A note written to for all student-athletes to consider as the 2013 season begins to unfold:
Whether on the field, in the classroom or representing your team and community in the public, you are continuously making an impression on someone during every minute of the day.
Even as you read this, someone is watching how you conduct yourself. How you handle yourself. How you treat other people.
To that person, inside that moment, an impression is being made. Fair or unfair, a judgment is made on who you are as a person. A perception is created of who they think you are.
When I was in grade school, I remember my Dad taking me to PCL basketball games.
The players may as well have been in the NBA. They looked gigantic, could leap and touch the rim and played at a level that still seemed decades away from where I was at.
Of all the players I remember watching, two of them stood out and made a more memorable impact on me than the rest because of their skill, fundamentals and respect: Rootstown's Ryan Eskridge and Southeast's Seth Truman.
To this day, I would be surprised if either one of them remember the nights my Dad took me to meet them after the game.
I remember, though.
You may not realize it, but to at least one person, if not many, you have become the student-athlete that seems larger than life to someone else.

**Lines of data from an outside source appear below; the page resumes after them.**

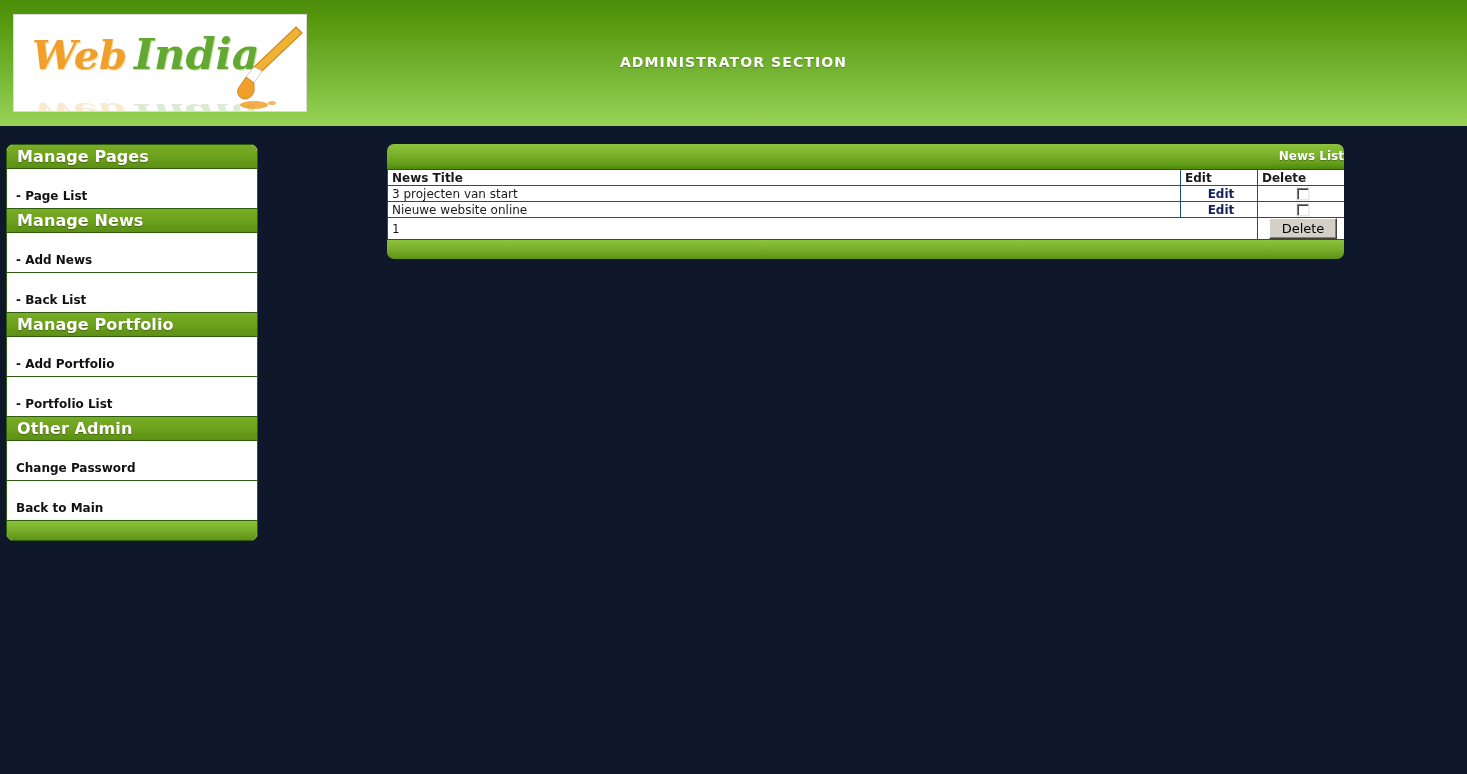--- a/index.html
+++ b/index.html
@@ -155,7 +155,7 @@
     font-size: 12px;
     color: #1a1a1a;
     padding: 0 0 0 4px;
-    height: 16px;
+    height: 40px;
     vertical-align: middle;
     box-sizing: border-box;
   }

Now more than ever, with the explosion of social media, you are constantly being viewed. Every comment, tweet or video is out there to make an impression on someone.
Someone is watching the way you treat your peers, your teammates, your parents, your teachers, your siblings.
They're listening to the way you talk, the kind of language you use.
They're watching how polite you are to other people, how you treat the opposition, their fans, your coaches, other coaches and the referees.
Each moment that is placed in front of you is another opportunity for an impression to be made. For someone to make a judgment on what kind of person you are.
You may even be able to think of that one particular high school athlete that you looked up to, remembering how you idolized their accomplishments or tried to emulate the way they played.
For someone out there, you are that person right now.
When you graduate, you will be forever linked to your community. Alumni you have never met before will take great pride in what your life story will become simply because you graduated from the same school that they did.
And even when you aren't thinking about it, someone will be watching. The question becomes: What kind of impression are you going to make?